Exercise requirements:
Only one span of the listing below is wanted: the lines from the one with "735,705 762,750 779,823" through the one with "-15,-26 -5,-39l8,-2 13,1", reproduced exactly, both ends kept.

Data for processing:
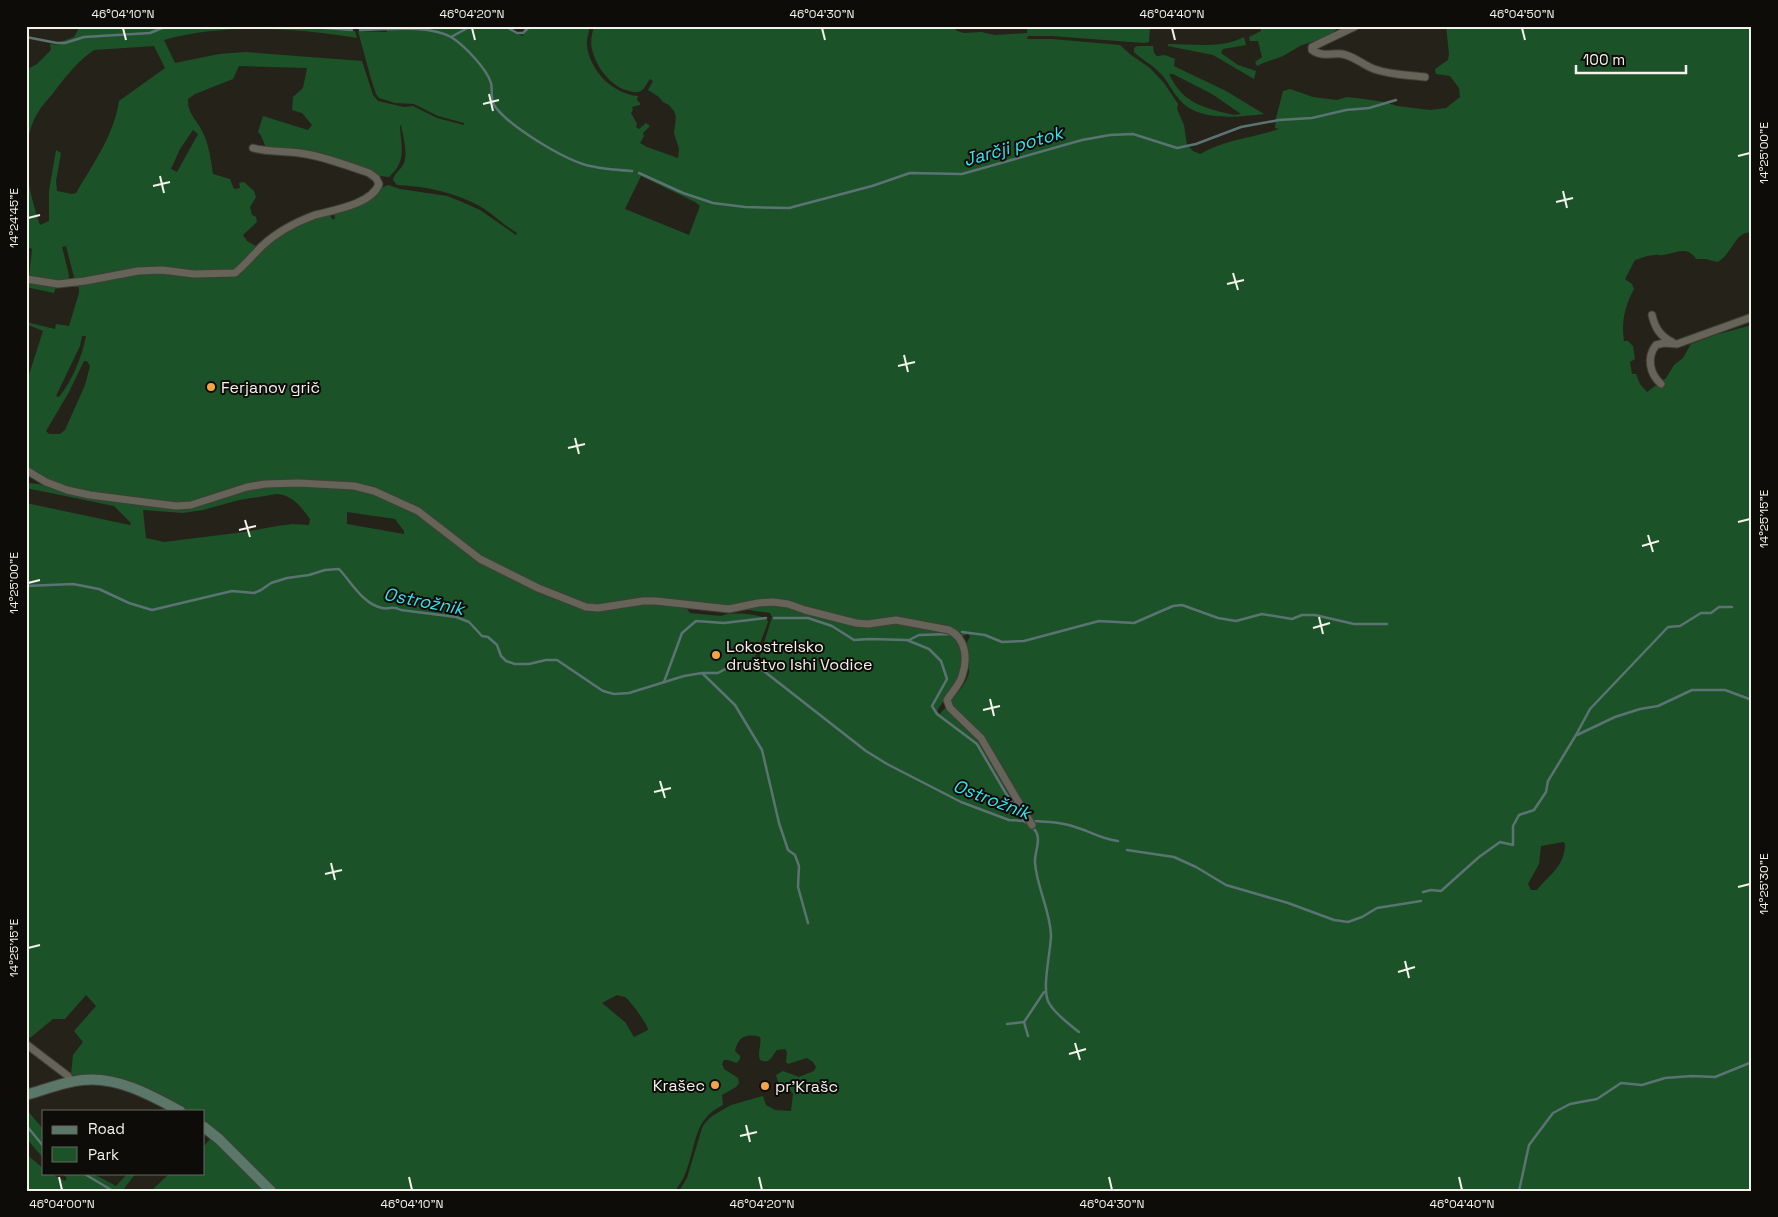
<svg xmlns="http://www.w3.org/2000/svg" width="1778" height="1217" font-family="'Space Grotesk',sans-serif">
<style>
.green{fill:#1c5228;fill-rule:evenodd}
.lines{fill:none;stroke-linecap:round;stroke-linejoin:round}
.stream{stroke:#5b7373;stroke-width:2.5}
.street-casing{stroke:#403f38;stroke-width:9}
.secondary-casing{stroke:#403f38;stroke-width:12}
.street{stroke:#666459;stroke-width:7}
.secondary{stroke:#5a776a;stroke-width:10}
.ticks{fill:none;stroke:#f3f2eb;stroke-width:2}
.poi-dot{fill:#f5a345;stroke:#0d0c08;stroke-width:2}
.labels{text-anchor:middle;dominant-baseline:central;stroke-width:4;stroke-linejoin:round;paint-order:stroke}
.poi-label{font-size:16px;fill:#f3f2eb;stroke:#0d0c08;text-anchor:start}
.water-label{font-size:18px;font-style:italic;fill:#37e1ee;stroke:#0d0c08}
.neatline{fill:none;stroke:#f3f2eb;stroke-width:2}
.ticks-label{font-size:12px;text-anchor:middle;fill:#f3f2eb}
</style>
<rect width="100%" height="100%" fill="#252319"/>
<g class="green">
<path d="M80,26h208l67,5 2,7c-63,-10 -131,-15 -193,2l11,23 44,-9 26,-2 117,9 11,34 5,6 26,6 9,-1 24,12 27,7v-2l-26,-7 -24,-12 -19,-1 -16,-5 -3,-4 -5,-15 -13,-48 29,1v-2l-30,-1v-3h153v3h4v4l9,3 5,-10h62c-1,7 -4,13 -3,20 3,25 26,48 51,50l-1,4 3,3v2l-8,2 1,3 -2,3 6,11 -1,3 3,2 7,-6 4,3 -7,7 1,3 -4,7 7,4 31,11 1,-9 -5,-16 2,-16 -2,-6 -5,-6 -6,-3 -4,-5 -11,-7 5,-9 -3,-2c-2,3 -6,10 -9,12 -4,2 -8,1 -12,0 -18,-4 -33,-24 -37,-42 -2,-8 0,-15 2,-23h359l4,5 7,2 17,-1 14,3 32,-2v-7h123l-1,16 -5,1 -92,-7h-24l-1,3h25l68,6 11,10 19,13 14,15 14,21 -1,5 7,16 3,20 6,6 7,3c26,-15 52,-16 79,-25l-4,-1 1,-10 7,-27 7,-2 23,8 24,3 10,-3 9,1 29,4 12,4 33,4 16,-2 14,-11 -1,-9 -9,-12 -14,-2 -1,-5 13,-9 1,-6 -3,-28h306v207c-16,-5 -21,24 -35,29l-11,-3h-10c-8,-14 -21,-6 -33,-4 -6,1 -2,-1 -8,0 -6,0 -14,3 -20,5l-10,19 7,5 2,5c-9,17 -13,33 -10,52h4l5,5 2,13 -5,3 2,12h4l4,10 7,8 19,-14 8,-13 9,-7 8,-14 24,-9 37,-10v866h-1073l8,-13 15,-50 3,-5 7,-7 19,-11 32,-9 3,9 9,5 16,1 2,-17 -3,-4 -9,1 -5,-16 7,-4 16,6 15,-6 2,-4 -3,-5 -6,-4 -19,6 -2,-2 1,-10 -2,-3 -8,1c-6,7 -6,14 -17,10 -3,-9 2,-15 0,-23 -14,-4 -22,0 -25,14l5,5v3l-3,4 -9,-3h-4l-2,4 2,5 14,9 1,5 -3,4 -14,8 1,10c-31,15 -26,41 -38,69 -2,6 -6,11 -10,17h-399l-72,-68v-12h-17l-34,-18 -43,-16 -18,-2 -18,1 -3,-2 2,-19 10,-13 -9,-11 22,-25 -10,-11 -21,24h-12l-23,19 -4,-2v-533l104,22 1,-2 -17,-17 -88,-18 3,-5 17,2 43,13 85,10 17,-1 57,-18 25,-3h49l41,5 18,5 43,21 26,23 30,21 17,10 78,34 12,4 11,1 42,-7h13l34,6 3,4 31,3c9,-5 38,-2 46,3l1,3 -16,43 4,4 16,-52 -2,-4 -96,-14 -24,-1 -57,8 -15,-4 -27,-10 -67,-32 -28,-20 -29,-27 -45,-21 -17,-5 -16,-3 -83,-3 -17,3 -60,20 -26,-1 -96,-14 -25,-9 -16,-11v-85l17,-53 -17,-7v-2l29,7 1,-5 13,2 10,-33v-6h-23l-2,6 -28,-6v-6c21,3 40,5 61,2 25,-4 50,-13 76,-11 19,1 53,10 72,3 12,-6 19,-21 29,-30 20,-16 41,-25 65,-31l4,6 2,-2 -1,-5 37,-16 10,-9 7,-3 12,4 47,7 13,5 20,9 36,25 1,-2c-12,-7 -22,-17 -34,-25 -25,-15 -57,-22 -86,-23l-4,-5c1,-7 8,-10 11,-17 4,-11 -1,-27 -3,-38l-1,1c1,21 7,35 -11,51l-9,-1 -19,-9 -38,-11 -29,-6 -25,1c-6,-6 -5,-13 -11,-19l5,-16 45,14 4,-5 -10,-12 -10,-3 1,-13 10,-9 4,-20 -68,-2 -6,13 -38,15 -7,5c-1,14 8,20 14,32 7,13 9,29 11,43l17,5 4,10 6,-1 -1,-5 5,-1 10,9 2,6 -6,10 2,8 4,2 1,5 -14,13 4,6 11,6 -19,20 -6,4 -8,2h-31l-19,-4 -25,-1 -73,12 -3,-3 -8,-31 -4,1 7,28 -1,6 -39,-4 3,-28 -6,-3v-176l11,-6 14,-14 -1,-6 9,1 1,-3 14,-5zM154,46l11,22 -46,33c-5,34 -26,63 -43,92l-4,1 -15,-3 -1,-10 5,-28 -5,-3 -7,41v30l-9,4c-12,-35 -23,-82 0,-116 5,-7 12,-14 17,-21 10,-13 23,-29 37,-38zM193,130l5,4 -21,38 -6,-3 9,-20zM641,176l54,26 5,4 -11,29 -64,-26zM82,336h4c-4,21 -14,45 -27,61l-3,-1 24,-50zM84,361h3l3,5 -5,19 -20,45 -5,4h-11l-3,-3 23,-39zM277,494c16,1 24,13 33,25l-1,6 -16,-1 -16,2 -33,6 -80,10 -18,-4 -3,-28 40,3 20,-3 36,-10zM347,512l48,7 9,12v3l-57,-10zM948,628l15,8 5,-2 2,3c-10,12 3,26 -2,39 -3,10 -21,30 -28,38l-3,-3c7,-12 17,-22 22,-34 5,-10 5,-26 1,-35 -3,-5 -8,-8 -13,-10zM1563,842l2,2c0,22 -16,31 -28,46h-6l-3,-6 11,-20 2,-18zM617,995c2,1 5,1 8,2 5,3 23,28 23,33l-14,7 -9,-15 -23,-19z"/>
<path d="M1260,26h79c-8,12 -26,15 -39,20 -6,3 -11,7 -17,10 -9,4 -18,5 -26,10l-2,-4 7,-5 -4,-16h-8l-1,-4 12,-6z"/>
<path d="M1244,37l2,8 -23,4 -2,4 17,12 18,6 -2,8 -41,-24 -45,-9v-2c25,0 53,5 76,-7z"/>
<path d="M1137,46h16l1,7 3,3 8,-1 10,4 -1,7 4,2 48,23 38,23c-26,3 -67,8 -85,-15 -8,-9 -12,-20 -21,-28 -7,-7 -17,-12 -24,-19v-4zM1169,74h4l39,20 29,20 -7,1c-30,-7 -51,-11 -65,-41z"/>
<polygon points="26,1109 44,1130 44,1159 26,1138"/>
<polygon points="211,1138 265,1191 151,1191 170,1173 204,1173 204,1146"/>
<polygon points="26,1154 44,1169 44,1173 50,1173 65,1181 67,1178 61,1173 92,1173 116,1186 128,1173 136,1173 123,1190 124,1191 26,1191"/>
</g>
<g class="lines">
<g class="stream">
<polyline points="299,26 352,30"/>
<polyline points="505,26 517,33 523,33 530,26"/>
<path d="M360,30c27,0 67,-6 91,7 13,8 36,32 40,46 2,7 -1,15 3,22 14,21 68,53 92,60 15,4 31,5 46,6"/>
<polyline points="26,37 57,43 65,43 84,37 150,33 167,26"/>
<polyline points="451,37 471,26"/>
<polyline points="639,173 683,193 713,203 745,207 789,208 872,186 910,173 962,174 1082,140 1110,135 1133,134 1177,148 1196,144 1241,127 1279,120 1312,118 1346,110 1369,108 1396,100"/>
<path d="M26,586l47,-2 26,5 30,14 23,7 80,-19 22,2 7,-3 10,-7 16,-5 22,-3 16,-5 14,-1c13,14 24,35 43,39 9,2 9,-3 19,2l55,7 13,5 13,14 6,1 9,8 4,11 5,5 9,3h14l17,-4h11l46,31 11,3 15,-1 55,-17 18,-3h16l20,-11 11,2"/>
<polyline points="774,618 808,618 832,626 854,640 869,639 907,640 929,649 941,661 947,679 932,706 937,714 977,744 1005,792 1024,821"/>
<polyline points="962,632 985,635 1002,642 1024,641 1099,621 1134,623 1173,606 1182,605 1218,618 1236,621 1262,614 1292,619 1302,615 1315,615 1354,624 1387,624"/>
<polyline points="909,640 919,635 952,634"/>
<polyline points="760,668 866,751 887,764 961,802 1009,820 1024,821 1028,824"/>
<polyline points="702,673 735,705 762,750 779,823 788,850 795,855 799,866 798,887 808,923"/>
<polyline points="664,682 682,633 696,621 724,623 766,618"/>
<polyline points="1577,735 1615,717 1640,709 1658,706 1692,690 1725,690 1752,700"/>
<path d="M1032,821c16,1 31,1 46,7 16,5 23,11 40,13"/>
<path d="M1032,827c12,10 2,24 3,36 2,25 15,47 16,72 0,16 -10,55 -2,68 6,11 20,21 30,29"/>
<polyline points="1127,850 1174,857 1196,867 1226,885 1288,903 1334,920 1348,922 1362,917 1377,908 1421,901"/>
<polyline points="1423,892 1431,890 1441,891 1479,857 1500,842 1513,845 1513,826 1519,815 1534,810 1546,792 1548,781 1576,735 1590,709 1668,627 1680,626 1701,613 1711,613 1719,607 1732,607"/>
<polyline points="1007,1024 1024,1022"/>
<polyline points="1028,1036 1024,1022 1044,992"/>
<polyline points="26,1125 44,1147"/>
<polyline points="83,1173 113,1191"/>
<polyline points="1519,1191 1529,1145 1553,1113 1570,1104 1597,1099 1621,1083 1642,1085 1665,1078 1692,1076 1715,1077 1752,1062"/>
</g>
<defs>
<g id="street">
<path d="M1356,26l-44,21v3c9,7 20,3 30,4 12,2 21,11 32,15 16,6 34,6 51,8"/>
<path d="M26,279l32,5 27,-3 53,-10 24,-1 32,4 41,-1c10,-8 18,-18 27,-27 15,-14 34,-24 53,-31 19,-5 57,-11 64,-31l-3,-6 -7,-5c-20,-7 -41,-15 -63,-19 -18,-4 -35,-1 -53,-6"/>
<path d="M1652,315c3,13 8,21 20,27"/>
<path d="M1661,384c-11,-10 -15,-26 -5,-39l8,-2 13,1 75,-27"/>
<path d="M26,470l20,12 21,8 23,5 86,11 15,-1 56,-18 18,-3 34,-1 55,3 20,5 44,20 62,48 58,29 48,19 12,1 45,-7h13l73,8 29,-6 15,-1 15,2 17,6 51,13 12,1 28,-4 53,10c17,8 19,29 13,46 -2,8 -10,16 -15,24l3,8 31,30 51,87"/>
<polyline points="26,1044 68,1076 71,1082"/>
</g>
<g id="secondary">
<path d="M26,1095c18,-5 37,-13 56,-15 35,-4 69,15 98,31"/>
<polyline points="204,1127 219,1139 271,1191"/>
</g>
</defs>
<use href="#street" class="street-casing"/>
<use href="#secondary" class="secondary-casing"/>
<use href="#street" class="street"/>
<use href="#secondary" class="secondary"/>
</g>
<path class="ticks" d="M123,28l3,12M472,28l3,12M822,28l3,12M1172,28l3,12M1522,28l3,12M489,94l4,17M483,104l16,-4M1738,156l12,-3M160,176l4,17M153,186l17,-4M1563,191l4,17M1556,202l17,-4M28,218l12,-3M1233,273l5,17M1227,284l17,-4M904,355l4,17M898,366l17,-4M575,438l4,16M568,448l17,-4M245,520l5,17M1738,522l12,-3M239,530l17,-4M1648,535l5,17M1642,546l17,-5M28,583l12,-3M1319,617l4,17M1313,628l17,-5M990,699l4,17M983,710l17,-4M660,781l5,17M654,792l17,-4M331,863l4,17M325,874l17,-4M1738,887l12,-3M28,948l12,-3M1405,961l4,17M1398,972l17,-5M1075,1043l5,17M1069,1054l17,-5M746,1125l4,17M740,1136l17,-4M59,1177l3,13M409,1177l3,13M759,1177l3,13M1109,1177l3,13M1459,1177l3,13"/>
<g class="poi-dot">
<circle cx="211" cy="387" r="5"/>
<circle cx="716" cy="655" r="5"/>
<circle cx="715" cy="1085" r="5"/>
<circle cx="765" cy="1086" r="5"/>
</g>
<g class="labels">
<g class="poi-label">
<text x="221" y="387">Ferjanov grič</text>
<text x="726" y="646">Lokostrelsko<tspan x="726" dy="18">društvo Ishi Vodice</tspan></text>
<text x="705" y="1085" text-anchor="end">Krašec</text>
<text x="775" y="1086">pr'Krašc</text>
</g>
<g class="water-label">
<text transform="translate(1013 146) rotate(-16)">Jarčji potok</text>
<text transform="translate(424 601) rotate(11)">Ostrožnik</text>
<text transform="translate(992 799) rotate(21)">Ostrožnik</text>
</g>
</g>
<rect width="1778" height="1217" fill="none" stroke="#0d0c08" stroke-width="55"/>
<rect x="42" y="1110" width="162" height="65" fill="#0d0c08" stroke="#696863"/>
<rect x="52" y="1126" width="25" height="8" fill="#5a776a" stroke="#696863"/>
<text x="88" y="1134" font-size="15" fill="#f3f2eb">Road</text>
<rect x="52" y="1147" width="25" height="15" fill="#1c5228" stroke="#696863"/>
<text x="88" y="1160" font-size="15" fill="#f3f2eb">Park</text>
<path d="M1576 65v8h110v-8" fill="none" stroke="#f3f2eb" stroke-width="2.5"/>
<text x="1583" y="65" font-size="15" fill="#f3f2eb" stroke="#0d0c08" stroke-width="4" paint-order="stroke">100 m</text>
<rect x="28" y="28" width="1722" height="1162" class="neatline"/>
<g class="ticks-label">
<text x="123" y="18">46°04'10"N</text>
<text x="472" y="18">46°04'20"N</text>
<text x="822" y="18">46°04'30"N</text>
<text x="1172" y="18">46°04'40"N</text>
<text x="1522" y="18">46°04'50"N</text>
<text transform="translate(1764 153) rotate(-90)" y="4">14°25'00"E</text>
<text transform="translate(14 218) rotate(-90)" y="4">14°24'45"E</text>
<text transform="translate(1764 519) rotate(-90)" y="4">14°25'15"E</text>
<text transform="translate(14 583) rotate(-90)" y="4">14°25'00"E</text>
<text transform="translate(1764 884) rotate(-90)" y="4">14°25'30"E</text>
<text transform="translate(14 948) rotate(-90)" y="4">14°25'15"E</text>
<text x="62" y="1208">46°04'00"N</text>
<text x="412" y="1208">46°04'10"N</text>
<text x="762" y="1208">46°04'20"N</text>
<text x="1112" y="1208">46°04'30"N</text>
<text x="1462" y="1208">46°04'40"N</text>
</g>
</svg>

Response:
<polyline points="702,673 735,705 762,750 779,823 788,850 795,855 799,866 798,887 808,923"/>
<polyline points="664,682 682,633 696,621 724,623 766,618"/>
<polyline points="1577,735 1615,717 1640,709 1658,706 1692,690 1725,690 1752,700"/>
<path d="M1032,821c16,1 31,1 46,7 16,5 23,11 40,13"/>
<path d="M1032,827c12,10 2,24 3,36 2,25 15,47 16,72 0,16 -10,55 -2,68 6,11 20,21 30,29"/>
<polyline points="1127,850 1174,857 1196,867 1226,885 1288,903 1334,920 1348,922 1362,917 1377,908 1421,901"/>
<polyline points="1423,892 1431,890 1441,891 1479,857 1500,842 1513,845 1513,826 1519,815 1534,810 1546,792 1548,781 1576,735 1590,709 1668,627 1680,626 1701,613 1711,613 1719,607 1732,607"/>
<polyline points="1007,1024 1024,1022"/>
<polyline points="1028,1036 1024,1022 1044,992"/>
<polyline points="26,1125 44,1147"/>
<polyline points="83,1173 113,1191"/>
<polyline points="1519,1191 1529,1145 1553,1113 1570,1104 1597,1099 1621,1083 1642,1085 1665,1078 1692,1076 1715,1077 1752,1062"/>
</g>
<defs>
<g id="street">
<path d="M1356,26l-44,21v3c9,7 20,3 30,4 12,2 21,11 32,15 16,6 34,6 51,8"/>
<path d="M26,279l32,5 27,-3 53,-10 24,-1 32,4 41,-1c10,-8 18,-18 27,-27 15,-14 34,-24 53,-31 19,-5 57,-11 64,-31l-3,-6 -7,-5c-20,-7 -41,-15 -63,-19 -18,-4 -35,-1 -53,-6"/>
<path d="M1652,315c3,13 8,21 20,27"/>
<path d="M1661,384c-11,-10 -15,-26 -5,-39l8,-2 13,1 75,-27"/>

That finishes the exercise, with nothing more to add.